In this colab, we will apply ensemble technqiues regression problem in california housing dataset.  

We have already applied different regressors on california housing dataset.  In this colab, we will make use of 
* AdaBoost regressor
* Gradient boosting regressor
* XGBoost regressor

In [None]:
import pandas as pd
import numpy as np

from sklearn.datasets import fetch_california_housing
from sklearn.ensemble import AdaBoostRegressor
from sklearn.ensemble import GradientBoostingRegressor

from sklearn.metrics import mean_absolute_error
from sklearn.model_selection import cross_validate
from sklearn.model_selection import train_test_split
from sklearn.model_selection import RandomizedSearchCV
from sklearn.model_selection import ShuffleSplit

In [None]:
np.random.seed(306)

Let's use `ShuffleSplit` as cv with 10 splits and 20% examples set aside as test examples.

In [None]:
cv = ShuffleSplit(n_splits=10, test_size=0.2, random_state=42)

Let's download the data and split it into training and test sets.

In [None]:
# fetch dataset
features, labels = fetch_california_housing(as_frame=True, return_X_y=True)
labels *= 100

# train-test split
com_train_features, test_features, com_train_labels, test_labels = train_test_split(
    features, labels, random_state=42)

# train --> train + dev split
train_features, dev_features, train_labels, dev_labels = train_test_split(
    com_train_features, com_train_labels, random_state=42)

## Training different regressors

Let's train different regressors:

In [None]:
def train_regressor(estimator, X_train, y_train, cv, name):
  cv_results = cross_validate(estimator,
                              X_train, 
                              y_train, 
                              cv=cv,
                              scoring="neg_mean_absolute_error",
                              return_train_score=True,
                              return_estimator=True)

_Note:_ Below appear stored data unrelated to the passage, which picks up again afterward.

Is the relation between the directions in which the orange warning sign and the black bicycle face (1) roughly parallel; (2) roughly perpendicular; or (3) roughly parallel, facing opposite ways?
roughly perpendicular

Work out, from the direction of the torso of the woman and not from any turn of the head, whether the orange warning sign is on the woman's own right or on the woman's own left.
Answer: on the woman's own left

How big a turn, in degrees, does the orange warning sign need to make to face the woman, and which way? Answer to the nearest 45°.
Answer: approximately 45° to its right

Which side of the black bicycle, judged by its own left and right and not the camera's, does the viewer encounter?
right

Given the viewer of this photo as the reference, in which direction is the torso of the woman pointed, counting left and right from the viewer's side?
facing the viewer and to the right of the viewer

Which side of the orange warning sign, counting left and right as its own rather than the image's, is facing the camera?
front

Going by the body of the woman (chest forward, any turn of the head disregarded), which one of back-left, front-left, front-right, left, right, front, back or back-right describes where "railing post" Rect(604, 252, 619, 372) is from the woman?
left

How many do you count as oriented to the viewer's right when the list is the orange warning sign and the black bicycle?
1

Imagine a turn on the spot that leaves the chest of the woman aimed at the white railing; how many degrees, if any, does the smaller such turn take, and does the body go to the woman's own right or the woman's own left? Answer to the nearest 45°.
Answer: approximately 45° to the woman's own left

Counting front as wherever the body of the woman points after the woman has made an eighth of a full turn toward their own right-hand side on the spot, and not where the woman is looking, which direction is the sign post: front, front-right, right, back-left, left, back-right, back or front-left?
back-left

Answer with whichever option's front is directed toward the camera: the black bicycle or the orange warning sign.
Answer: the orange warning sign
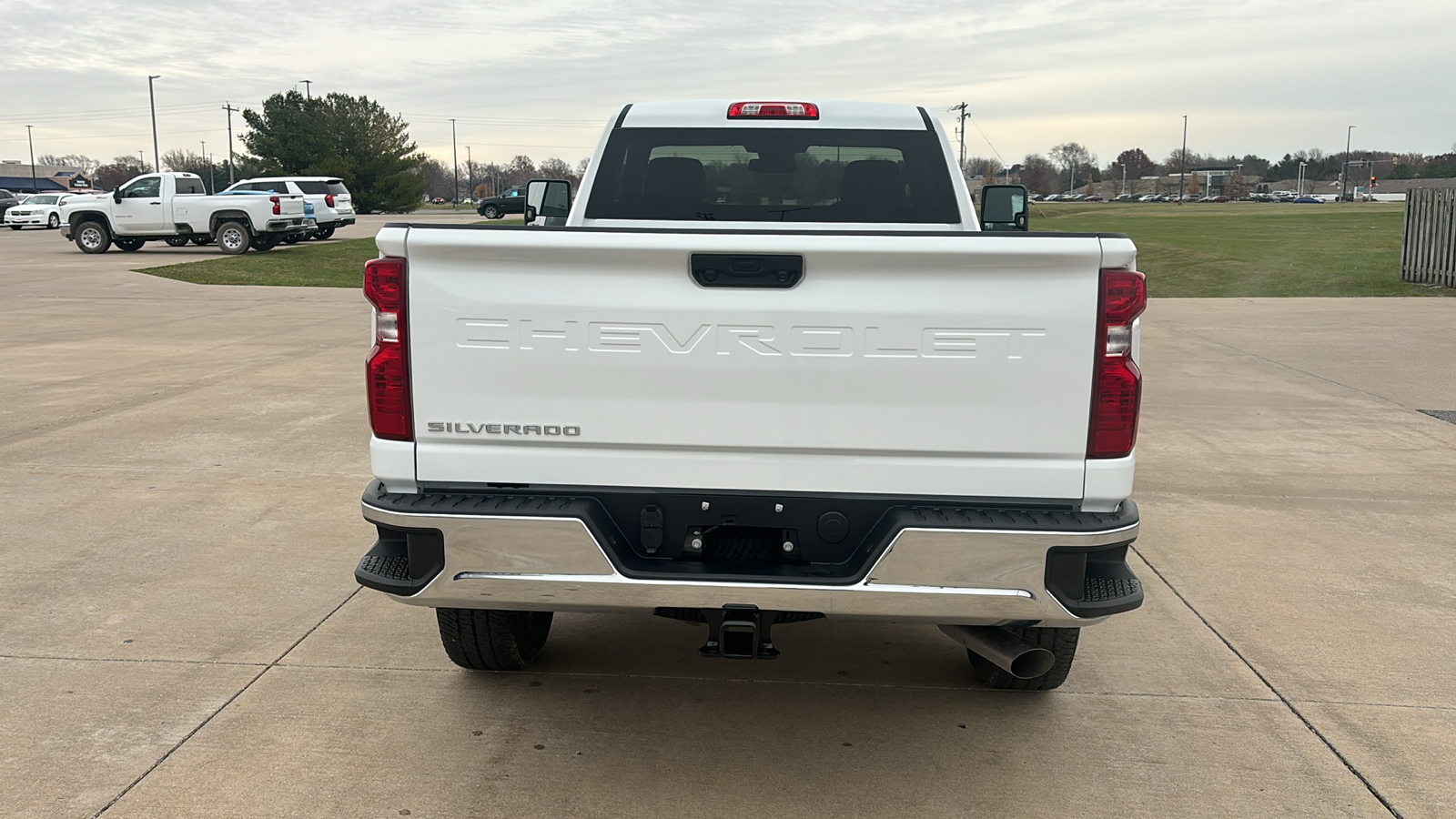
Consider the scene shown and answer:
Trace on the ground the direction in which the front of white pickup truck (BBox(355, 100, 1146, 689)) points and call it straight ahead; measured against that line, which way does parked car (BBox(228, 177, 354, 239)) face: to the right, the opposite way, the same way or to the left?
to the left

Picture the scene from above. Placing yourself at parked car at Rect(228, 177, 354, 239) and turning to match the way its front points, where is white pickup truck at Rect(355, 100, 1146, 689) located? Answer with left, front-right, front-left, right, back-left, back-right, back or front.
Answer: back-left

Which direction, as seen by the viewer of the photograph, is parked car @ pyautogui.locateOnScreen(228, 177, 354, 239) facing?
facing away from the viewer and to the left of the viewer

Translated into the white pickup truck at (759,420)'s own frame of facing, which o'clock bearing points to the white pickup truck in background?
The white pickup truck in background is roughly at 11 o'clock from the white pickup truck.

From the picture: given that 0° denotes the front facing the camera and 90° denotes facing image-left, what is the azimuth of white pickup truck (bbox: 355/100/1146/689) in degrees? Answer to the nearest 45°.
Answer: approximately 180°

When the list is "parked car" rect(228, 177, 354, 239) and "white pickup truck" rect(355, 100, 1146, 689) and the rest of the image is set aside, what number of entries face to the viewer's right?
0

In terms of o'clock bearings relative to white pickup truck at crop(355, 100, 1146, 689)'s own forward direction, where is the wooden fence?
The wooden fence is roughly at 1 o'clock from the white pickup truck.

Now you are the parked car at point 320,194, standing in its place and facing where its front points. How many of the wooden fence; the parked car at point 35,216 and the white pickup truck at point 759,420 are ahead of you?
1

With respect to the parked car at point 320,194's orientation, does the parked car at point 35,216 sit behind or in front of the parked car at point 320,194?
in front

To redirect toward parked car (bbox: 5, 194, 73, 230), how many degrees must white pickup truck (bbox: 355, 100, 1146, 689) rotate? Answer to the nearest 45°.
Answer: approximately 45° to its left

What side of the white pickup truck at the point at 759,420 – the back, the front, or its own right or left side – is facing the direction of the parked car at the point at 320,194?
front

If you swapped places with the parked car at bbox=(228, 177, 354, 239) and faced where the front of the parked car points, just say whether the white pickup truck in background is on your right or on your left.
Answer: on your left
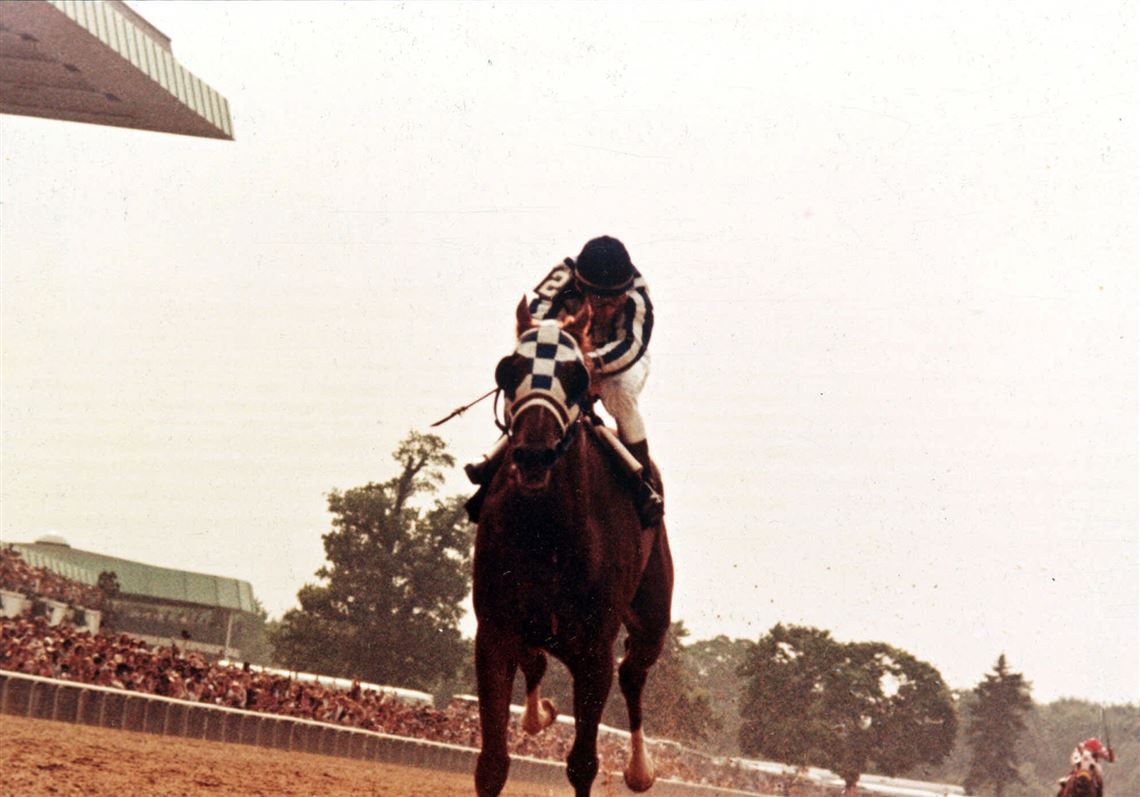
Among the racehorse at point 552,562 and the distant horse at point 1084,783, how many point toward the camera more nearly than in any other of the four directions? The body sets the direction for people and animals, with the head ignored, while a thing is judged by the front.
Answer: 2

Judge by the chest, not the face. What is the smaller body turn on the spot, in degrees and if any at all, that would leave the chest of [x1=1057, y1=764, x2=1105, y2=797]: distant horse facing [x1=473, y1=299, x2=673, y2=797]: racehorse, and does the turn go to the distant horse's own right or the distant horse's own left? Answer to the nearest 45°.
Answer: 0° — it already faces it

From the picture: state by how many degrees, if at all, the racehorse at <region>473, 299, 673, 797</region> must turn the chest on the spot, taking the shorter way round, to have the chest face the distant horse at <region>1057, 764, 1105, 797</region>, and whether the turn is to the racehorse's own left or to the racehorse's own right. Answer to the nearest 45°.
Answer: approximately 135° to the racehorse's own left

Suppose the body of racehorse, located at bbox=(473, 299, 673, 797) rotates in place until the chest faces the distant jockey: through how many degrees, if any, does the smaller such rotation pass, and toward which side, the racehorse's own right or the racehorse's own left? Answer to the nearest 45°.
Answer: approximately 135° to the racehorse's own left

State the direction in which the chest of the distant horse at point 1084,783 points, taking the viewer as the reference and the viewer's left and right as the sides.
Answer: facing the viewer

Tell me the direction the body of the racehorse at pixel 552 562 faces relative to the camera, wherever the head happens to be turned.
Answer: toward the camera

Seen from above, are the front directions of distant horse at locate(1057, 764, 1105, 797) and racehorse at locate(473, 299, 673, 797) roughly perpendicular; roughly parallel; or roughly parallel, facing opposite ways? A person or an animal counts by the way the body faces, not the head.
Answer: roughly parallel
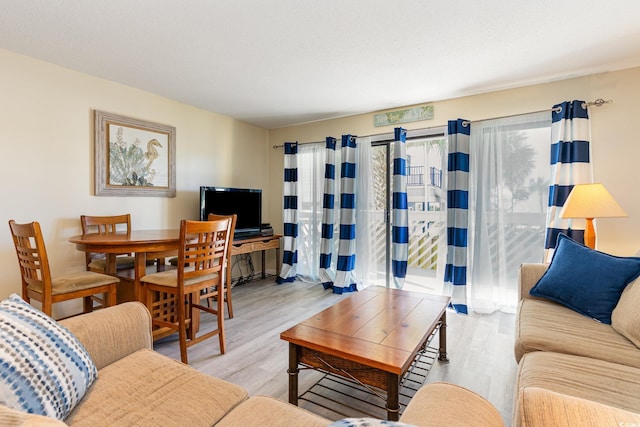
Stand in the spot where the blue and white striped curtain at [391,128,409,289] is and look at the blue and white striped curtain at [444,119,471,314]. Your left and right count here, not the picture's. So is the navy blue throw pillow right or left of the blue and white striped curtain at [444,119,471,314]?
right

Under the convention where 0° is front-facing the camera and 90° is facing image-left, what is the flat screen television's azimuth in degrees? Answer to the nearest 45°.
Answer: approximately 315°

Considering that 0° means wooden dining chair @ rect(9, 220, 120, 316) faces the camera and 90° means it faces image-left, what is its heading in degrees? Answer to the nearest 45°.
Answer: approximately 225°

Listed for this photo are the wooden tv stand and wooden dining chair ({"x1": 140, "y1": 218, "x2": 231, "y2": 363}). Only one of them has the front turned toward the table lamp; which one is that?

  cv_train_error = -1* cv_results['train_score']
  cv_test_error = -1 * cv_results['test_score']

  print(f"On an average, {name} makes an error of "
        f"{cv_train_error.mean():.3f}k +/- {cv_train_error.std():.3f}k on the training set.")
  print(f"On an average, {name} makes an error of "
        f"{cv_test_error.mean():.3f}k +/- {cv_test_error.std():.3f}k on the test set.")

In [None]:
#@title AdaBoostRegressor
train_regressor(
    AdaBoostRegressor(), com_train_features,
    com_train_labels, cv, 'AdaBoostRegressor')

On an average, AdaBoostRegressor makes an error of 73.263k +/- 6.031k on the training set.
On an average, AdaBoostRegressor makes an error of 73.623k +/- 6.057k on the test set.


In [None]:
#@title GradientBoostingRegressor
train_regressor(
    GradientBoostingRegressor(), com_train_features, com_train_labels, cv,
   'GradientBoostingRegressor')

On an average, GradientBoostingRegressor makes an error of 35.394k +/- 0.273k on the training set.
On an average, GradientBoostingRegressor makes an error of 36.773k +/- 0.723k on the test set.


In [None]:
?GradientBoostingRegressor


# XGBoost

In [None]:
!pip install xgboost



Extreme gradient boosting (XGBoost) is the latest boosting technique.  It is more regularized form of gradient boosting.  With regularization, it is able to achieve better generalization performance than gradient boosting.

In [None]:
from xgboost import XGBRegressor
xgb_regressor = XGBRegressor(objective='reg:squarederror')

In [None]:
?XGBRegressor

In [None]:
train_regressor(
    xgb_regressor, com_train_features,
    com_train_labels, cv, 'XGBoostRegressor')

On an average, XGBoostRegressor makes an error of 35.441k +/- 0.228k on the training set.
On an average, XGBoostRegressor makes an error of 36.815k +/- 0.707k on the test set.


In [None]:
xg_reg = XGBRegressor(objective ='reg:squarederror',
                      colsample_bytree = 1, eta=0.3,
                      learning_rate = 0.1, max_depth = 5, 
                      alpha = 10, n_estimators = 2000)

In [None]:
train_regressor(
    xg_reg, com_train_features,
    com_train_labels, cv, 'XGBoostRegressor')

On an average, XGBoostRegressor makes an error of 8.119k +/- 0.068k on the training set.
On an average, XGBoostRegressor makes an error of 30.000k +/- 0.630k on the test set.


In [None]:
xg_reg = XGBRegressor(objective ='reg:squarederror', max_depth = 5, 
                      alpha = 10, n_estimators = 2000)

In [None]:
train_regressor(
    xg_reg, com_train_features,
    com_train_labels, cv, 'XGBoostRegressor')

On an average, XGBoostRegressor makes an error of 8.119k +/- 0.068k on the training set.
On an average, XGBoostRegressor makes an error of 30.000k +/- 0.630k on the test set.